#### [Task details]
Report back each line of the data that contains the word "assign".
═════ Records to use
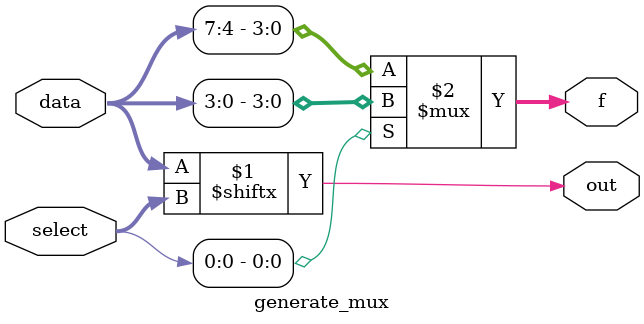
<source format=v>
module generate_mux(data, select, out, f);
    input [15:0] data;   // 16-bit input data
    input [3:0] select;  // 4-bit select signal
    output out;          // Single-bit output for selected data
    output [3:0] f;      // 4-bit output from the conditional operation

    // MUX logic for a 16-bit input using 4-bit select
    assign out = data[select]; // selects the bit corresponding to the select line

    // Conditional operation (f = in[3:0] if sel[0] else in[12:15])
    assign f = select[0] ? data[3:0] : data[7:4]; // Conditional logic for f

endmodule


</source>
══════════
#### [Solution to this problem]
    assign out = data[select]; // selects the bit corresponding to the select line
    assign f = select[0] ? data[3:0] : data[7:4]; // Conditional logic for f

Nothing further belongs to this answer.